# 2008 party pictures from Sweeney Todd and Mrs. Lovett



## freudstein (Aug 9, 2007)

Great pics! My favourites are the ones with Sweeney Todd and his 'customers'!


----------



## gromit05 (Jun 25, 2008)

Great pictures! Looks like everyone had a great time! Thanks for sharing...


----------



## MistressDanzig (Oct 19, 2008)

It looks like ya'll had so much FUN!! Love the Sweeney Todd and Mrs. Lovett costumes. The chair pics were really awesome too!


----------



## B Scary (Sep 8, 2007)

Love your costumes and the barber chair pictures are the best! Great pictures.


----------



## MHooch (Jun 15, 2007)

Great costumes, what a fun bunch they look like!! I hope the Ripper family got a prize, the were outstanding, as were Sweeney and Mrs Lovett. Excellent job!!


----------



## MsMeeple (Aug 21, 2004)

Great party pics! Looks like you had a good turn out and a great time!

MsM


----------



## ChrisW (Sep 19, 2006)

Thanks all. I added a few more images from Halloween night to the end of the album. The family that wore the "Jack the Ripper and his victims" costumes hosted a party Haloween night, and for _their_ party they were dressed as Sweeney and Mrs. Lovett! We had a good time playing off each other. He also built a walk thru haunt using a construction site office trailer. He did an awesome job on it.
ChrisWhiteStudio/Halloween Part 2008 - Photobucket - Video and Image Hosting


----------

Page images and extracted text:
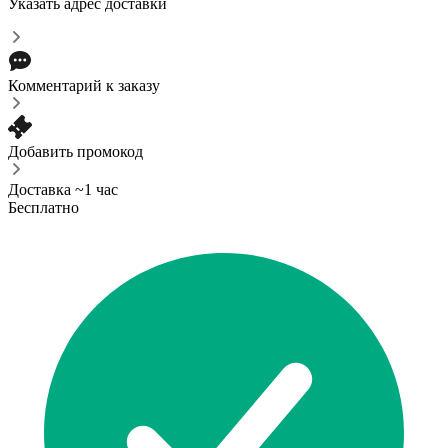
Указать адрес доставки
Комментарий к заказу
Добавить промокод
Доставка ~1 час
Бесплатно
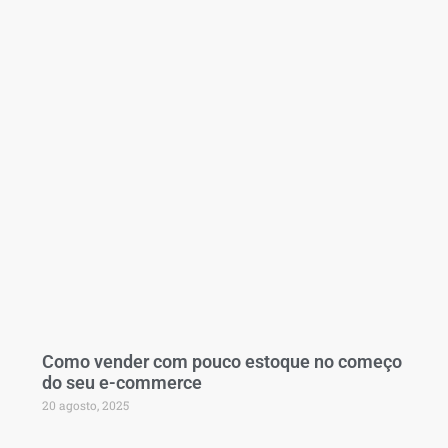
Como vender com pouco estoque no começo
do seu e-commerce
20 agosto, 2025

Job item A: List the usernames of everyone who posted in the party pictures thread.
Job item B: Please copy down the text read from every one of the rows, line for line, leaving the pictures out.

Exercise solution A:
freudstein
gromit05
MistressDanzig
B Scary
MHooch
MsMeeple
ChrisW

Exercise solution B:
Указать адрес доставки
Комментарий к заказу
Добавить промокод
Доставка ~1 час
Бесплатно
Como vender com pouco estoque no começo
do seu e-commerce
20 agosto, 2025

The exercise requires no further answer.